Maybe human species progress is best viewed through a prism more akin to geologic time than through the stopwatch of a few centuries, relatively speaking, with which we’ve been recording our history.
Maybe the life force ruthlessly will push us to keep doing the thing until we get it right. Push us even to the point of destroying us unless we can learn to live in harmony with all of life, rather than inevitably falling victim to the bully’s will to power that plagues us to this day (see Gaia, for example). So, again and again and again and again, we may have to start over. We may have to wake up to the same day and same potential for something more intelligent and worthy of us, wake up and do this repeatedly until we learn to write a new plotline.
Call me odd, but this reflection made me feel a little more hopeful (in a grim sort of way). About something. Something that I don’t grasp well or see clearly or even truly believe is there, I confess.
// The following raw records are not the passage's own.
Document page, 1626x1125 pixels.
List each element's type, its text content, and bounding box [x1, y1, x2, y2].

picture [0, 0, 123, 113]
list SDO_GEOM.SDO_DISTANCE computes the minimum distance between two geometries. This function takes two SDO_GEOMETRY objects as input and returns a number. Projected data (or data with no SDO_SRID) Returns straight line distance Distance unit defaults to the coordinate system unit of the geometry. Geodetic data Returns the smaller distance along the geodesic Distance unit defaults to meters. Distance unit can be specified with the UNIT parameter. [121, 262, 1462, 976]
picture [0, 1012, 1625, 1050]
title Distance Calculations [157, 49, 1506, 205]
If it’s really a matter of geologic time, though, then such myopic vision is unavoidable. just about the best we can do at this point.
And the desperately Pollyanna among us persist in imagining that we can not only create nightmares, but also dreams.
Yes, I know, this is all thin whistling in the dark.
Eli also reminded me of another movie, though with a lighter color palate, of a few years back — Groundhog Day.